The entries below contain pictures. Write out only the lines from the line with "pagão seduzir os" up to and including the line with "пользователями", exactly, without them.

======== GIVEN RECORDS ========

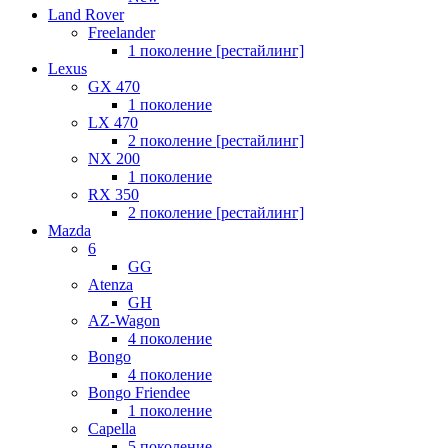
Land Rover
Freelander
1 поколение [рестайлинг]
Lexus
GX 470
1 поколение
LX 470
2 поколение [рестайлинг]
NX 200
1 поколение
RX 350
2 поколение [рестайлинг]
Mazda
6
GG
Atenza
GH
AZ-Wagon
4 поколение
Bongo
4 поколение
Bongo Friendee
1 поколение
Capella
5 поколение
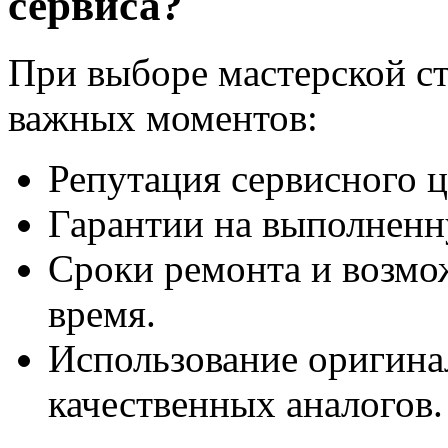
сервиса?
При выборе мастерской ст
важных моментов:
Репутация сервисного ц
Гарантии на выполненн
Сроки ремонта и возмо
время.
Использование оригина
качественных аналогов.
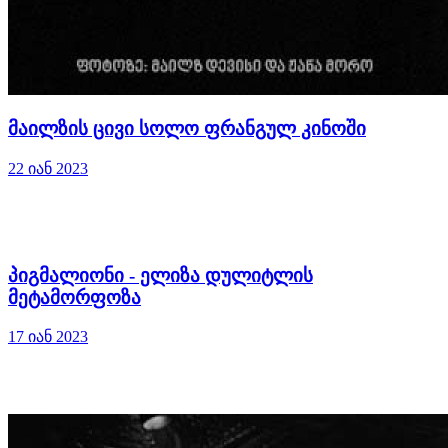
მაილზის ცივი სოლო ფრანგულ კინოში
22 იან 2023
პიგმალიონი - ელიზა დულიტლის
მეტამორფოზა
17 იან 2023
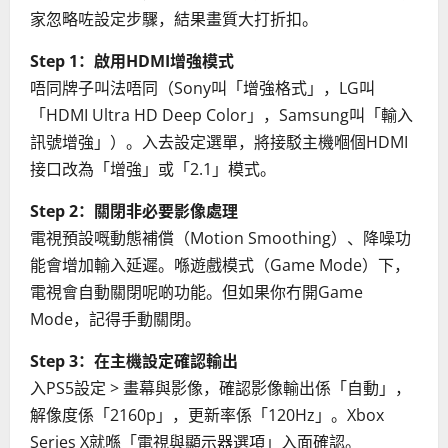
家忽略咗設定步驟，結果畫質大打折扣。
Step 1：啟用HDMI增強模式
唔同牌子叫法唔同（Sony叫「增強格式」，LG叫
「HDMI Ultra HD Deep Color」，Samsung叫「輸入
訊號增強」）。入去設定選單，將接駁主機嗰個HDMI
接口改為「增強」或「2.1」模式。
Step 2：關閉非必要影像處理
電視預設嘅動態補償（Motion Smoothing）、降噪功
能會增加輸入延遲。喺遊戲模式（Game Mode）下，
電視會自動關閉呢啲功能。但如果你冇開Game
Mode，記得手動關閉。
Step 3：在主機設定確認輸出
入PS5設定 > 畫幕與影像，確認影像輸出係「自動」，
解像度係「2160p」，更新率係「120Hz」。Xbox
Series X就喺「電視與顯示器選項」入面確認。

========
======== GIVEN RECORDS ========

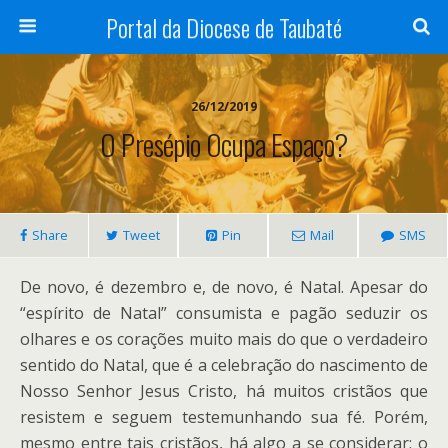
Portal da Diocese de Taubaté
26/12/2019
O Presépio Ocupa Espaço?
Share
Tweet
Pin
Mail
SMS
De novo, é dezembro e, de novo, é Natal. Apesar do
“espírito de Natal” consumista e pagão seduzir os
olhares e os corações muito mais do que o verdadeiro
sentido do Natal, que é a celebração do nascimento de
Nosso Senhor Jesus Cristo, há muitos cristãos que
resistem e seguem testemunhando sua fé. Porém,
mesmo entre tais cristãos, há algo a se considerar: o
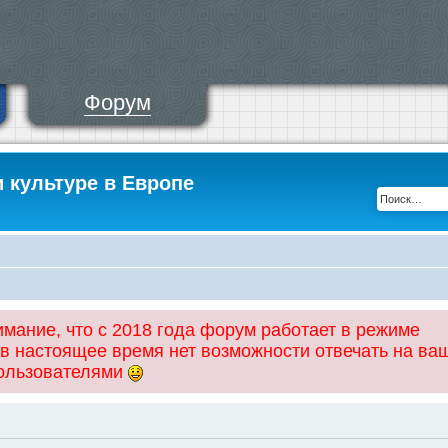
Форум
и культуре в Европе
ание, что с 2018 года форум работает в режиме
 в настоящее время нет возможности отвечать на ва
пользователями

========

**RESPONSE TO THE TASK**
“espírito de Natal” consumista e pagão seduzir os
olhares e os corações muito mais do que o verdadeiro
sentido do Natal, que é a celebração do nascimento de
Nosso Senhor Jesus Cristo, há muitos cristãos que
resistem e seguem testemunhando sua fé. Porém,
mesmo entre tais cristãos, há algo a se considerar: o
Форум
и культуре в Европе
ание, что с 2018 года форум работает в режиме
 в настоящее время нет возможности отвечать на ва
пользователями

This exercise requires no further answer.